Code generation example

A little demo repo to demonstrate the code generation:

If you run the generate.sh script, it will create the rust module files, and build that with the tiny main.rs source file, which demonstrates the generated code correctly deserializes and serializes the Style model, in this case translated to a Rust struct.

❯ time target/debug/csln-rs style.csl.yaml bibliography.yaml
The name of the style is: "APA"
The number of entries in the bibliography is: 5

________________________________________________________
Executed in    2.74 millis    fish           external
   usr time    1.16 millis  406.00 micros    0.75 millis
   sys time    1.62 millis  115.00 micros    1.51 millis

The Plan, milestones

Here’s how I imagine the milestones to build this out to a formal release. I’m already ahead of schedule on my own, so I’m optimistic about accomplishing the plan with help.

Aside: I’ve partly set the milestones up because there’s a possibility some comp sci students may work on pieces of this later this year and next.

Going further down the rabbit hole, decided to just re-implement it in pure Rust, and see how far I could get.

Good news: a lot of the modeling and serialization and deserialization code is actually easier (and MUCH faster) than typescript alternatives.

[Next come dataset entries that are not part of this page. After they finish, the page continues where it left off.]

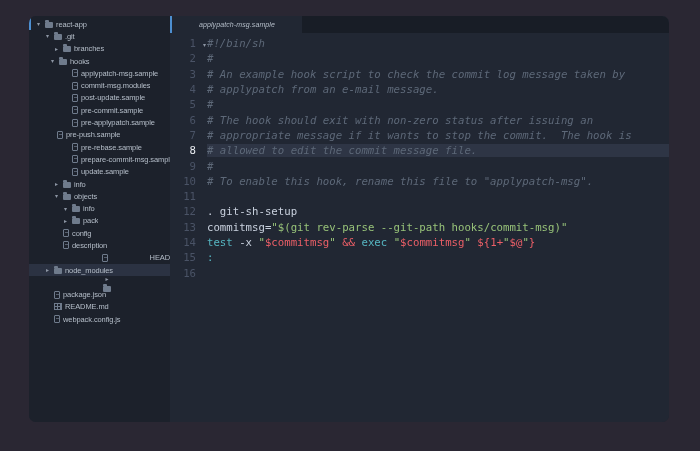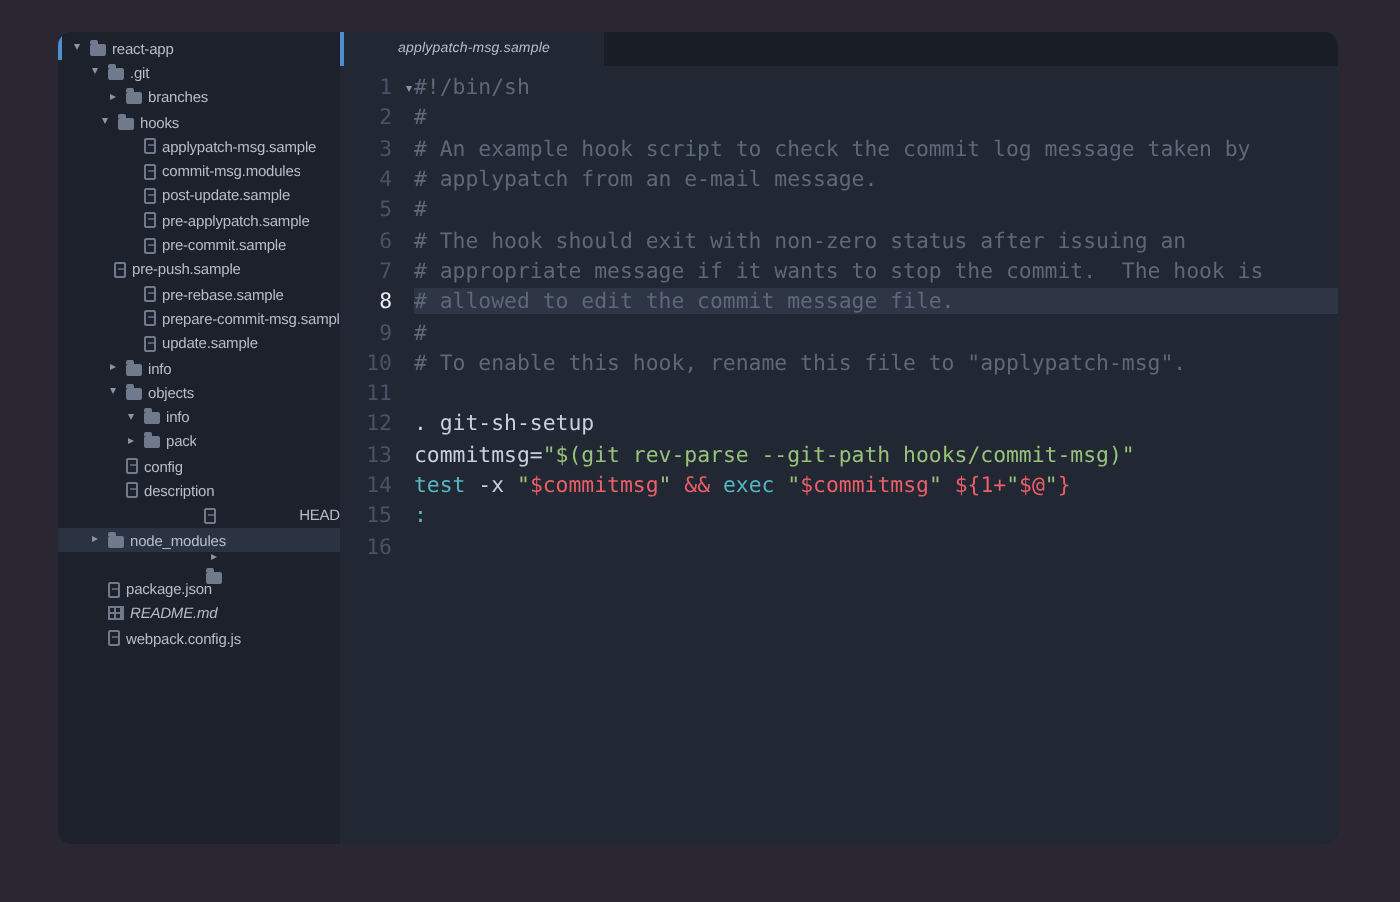--- a/index.html
+++ b/index.html
@@ -48,7 +48,7 @@
   .content{flex:1;white-space:pre;min-width:0;}
   .line.active .content{background:var(--active-line-bg);}
   .line.active .gutter{color:var(--gutter-active);}
-  .tok.comment{color:var(--comment);}
+  .tok.comment{color:var(--comment);font-style:italic;}
   .tok.fg{color:var(--fg);}
   .tok.green{color:var(--green);}
   .tok.red{color:var(--red);}

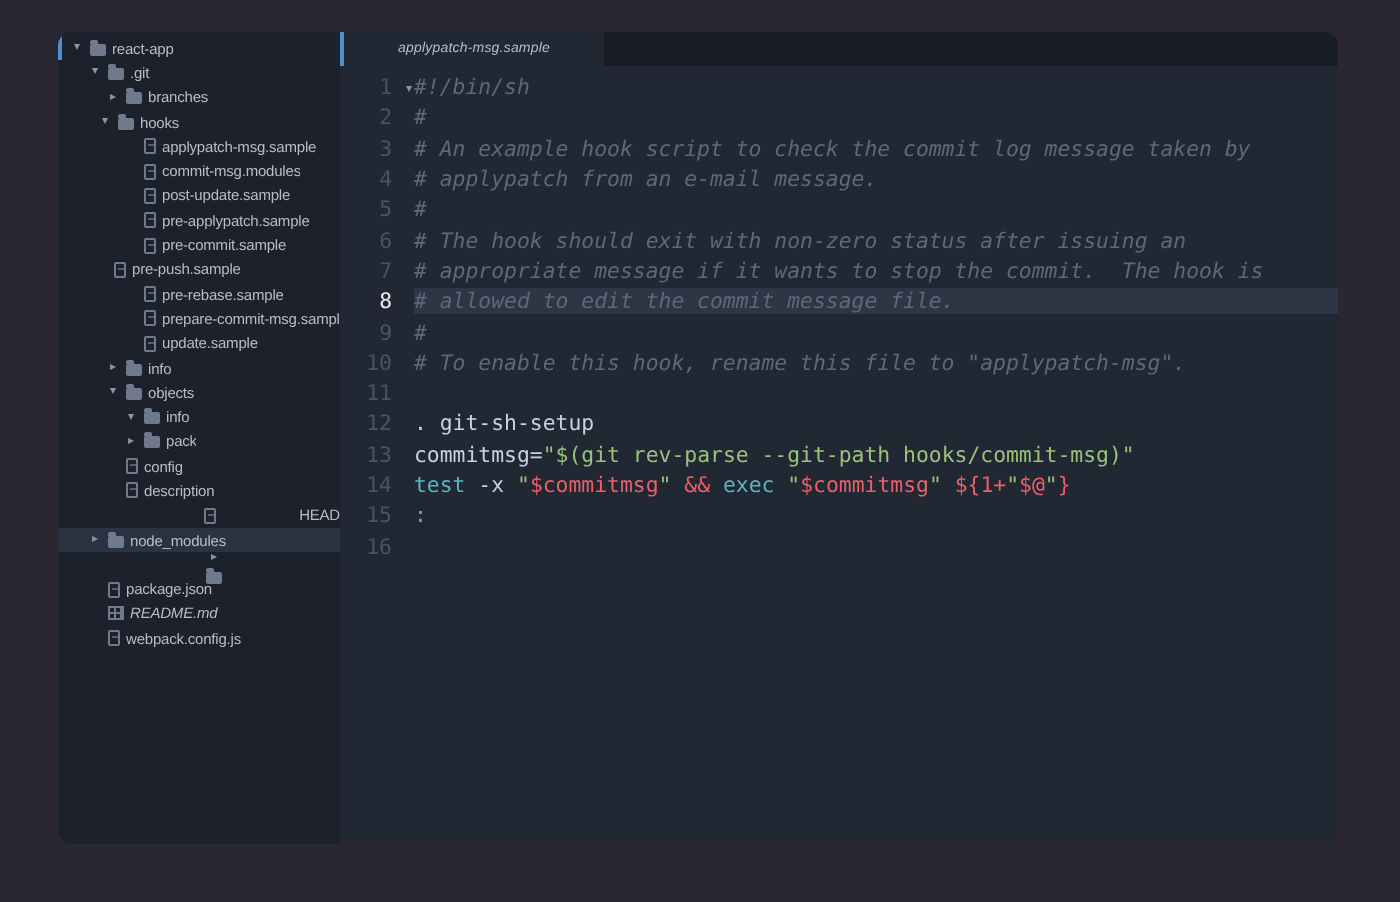--- a/index.html
+++ b/index.html
@@ -97,12 +97,12 @@
       <div class="trow" style="padding-left: 33px;">
         <span class="chev"></span>
         <span class="tree-icon file-icon"></span>
+        <span class="tlabel">pre-commit.sample</span>
+      </div>
+      <div class="trow" style="padding-left: 33px;">
+        <span class="chev"></span>
+        <span class="tree-icon file-icon"></span>
         <span class="tlabel">pre-applypatch.sample</span>
-      </div>
-      <div class="trow" style="padding-left: 33px;">
-        <span class="chev"></span>
-        <span class="tree-icon file-icon"></span>
-        <span class="tlabel">pre-commit.sample</span>
       </div>
       <div class="trow" style="padding-left: 18px;">
         <span class="chev"></span>

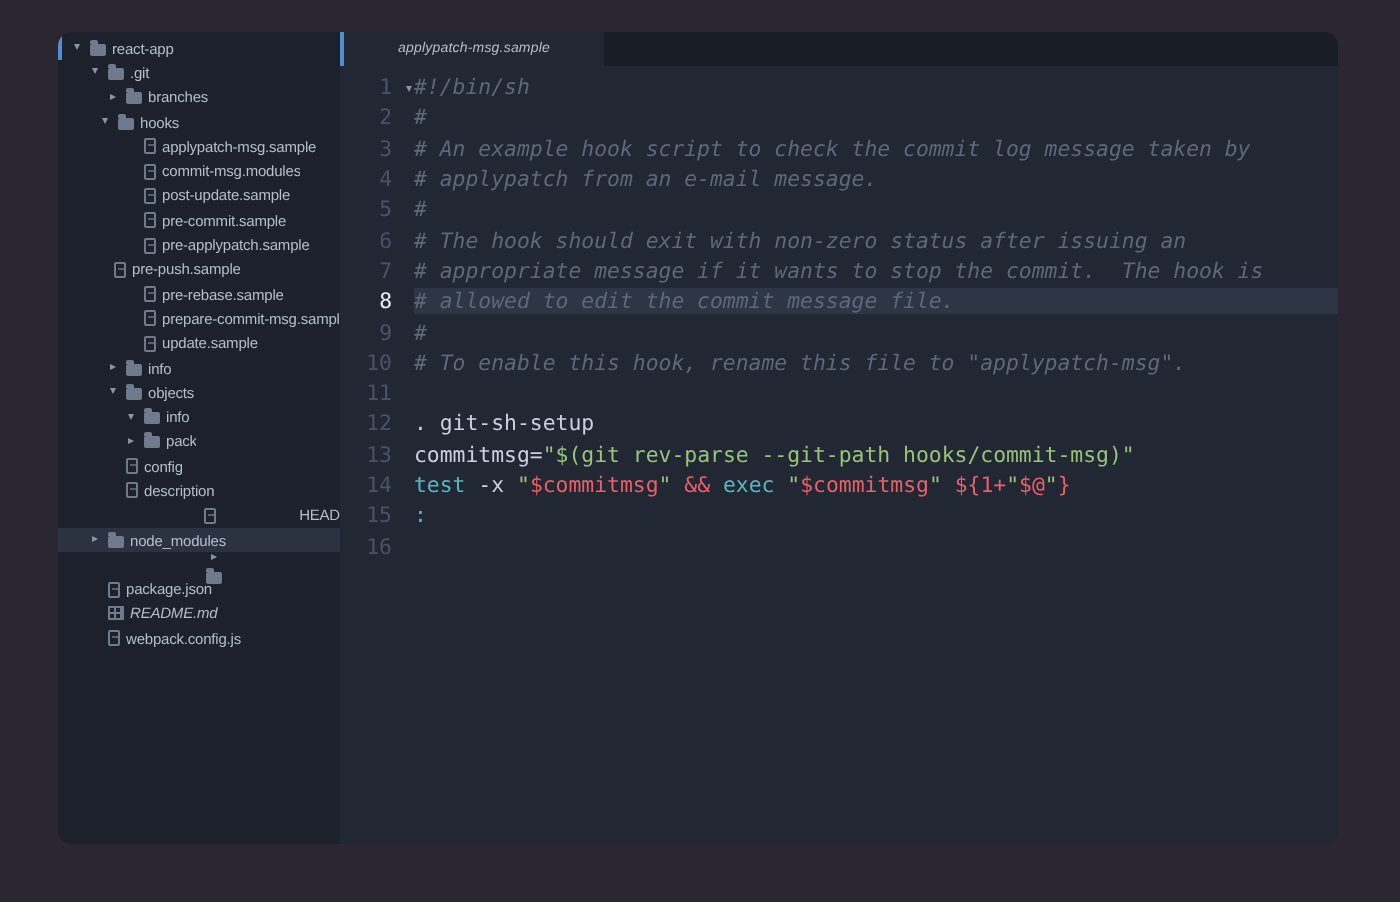--- a/index.html
+++ b/index.html
@@ -174,7 +174,7 @@
         <span class="tree-icon file-icon"></span>
         <span class="tlabel">package.json</span>
       </div>
-      <div class="trow" style="padding-left: 15px; font-style: italic;">
+      <div class="trow" style="padding-left: 15px;">
         <span class="chev"></span>
         <span class="tree-icon markdown-icon"></span>
         <span class="tlabel">README.md</span>

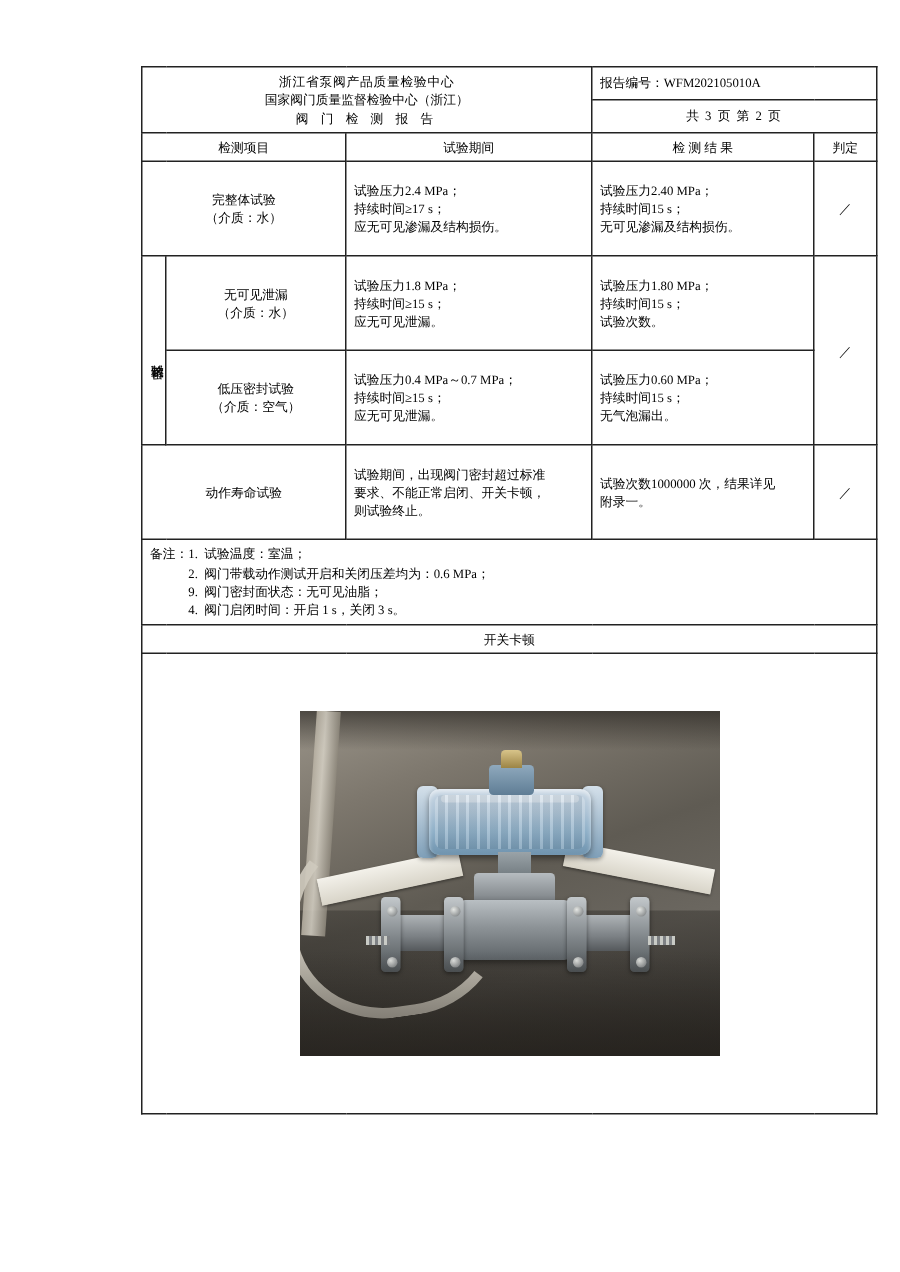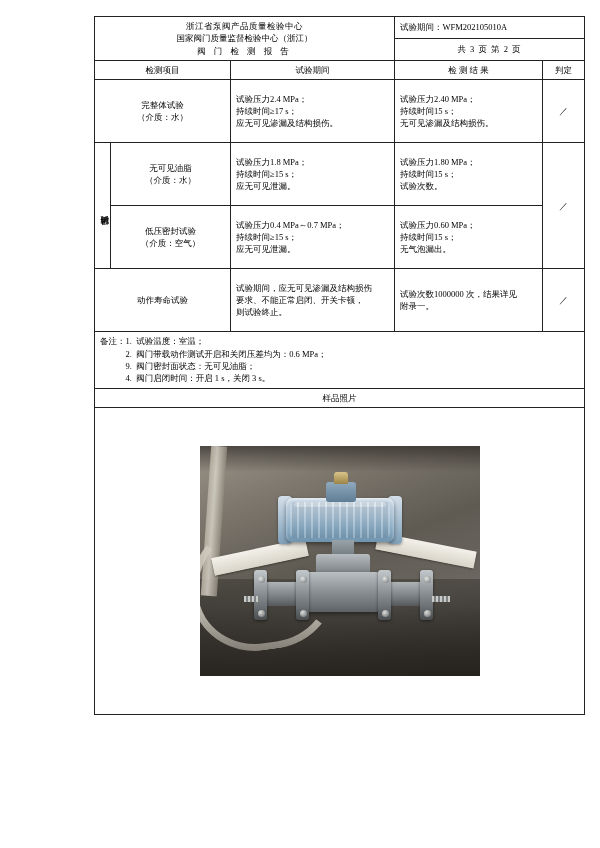--- a/index.html
+++ b/index.html
@@ -17,7 +17,7 @@
   .page {
     position: absolute;
     left: 56px;
-    top: 16px;
+    top: 44px;
     width: 490px;
     height: 784px;
     box-sizing: border-box;

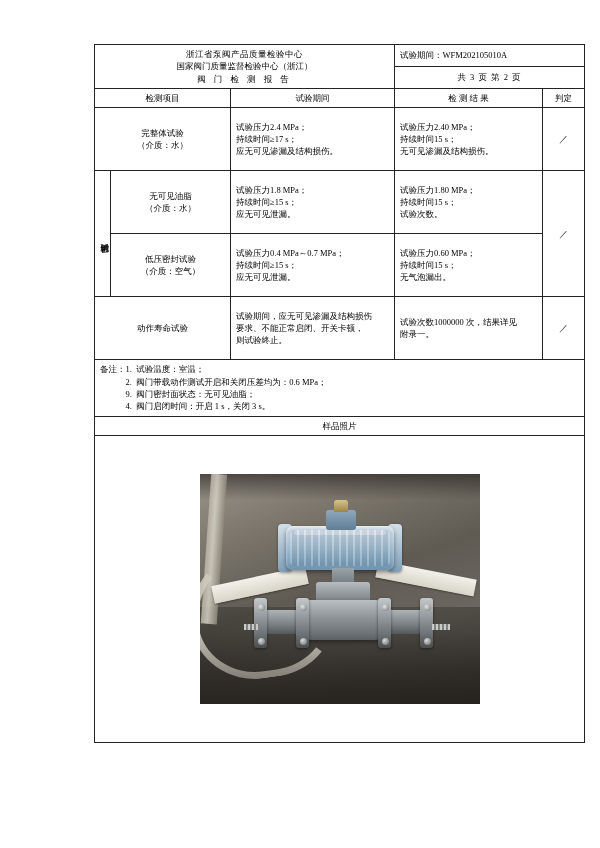--- a/index.html
+++ b/index.html
@@ -239,7 +239,7 @@
           <div class="l2">国家阀门质量监督检验中心（浙江）</div>
           <div class="l3">阀 门 检 测 报 告</div>
         </td>
-        <td colspan="2" class="rpt-no">试验期间：WFM202105010A</td>
+        <td colspan="2" class="rpt-no">报告编号：WFM202105010A</td>
       </tr>
       <tr>
         <td colspan="2" class="pages">共  3  页      第  2  页</td>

Bad news: rumors of a very strict compiler are definitely warranted!

Anyway, I’m almost at the same place as the typescript code, and the process has prompted me to rethink some design decisions.

If you happen to be curious to try it, with a rust setup installed, clone the repo, and do cargo build from the root.

Then:

❯ target/debug/csln-schemas
Wrote style schema to schemas/style.json
Wrote bibliography schema to schemas/bibliography.json
❯ target/debug/csln processor/examples/style.csl.yaml
processor/examples/ex1.bib.yaml
{
  "doe1": {
    "disamb-condition": false,
    "group-index": 1,
    "group-length": 1,
    "group-key": "Doe, Jane:2023-10"
  }
...

The current output of the CLI shows an internal HashMap that only includes the processing hints I will then use in the rendering step (next).

EDIT: basic rendering now implemented, which is what the CLI is now outputting.

Next step, hopefully: localized EDTF date-time rendering.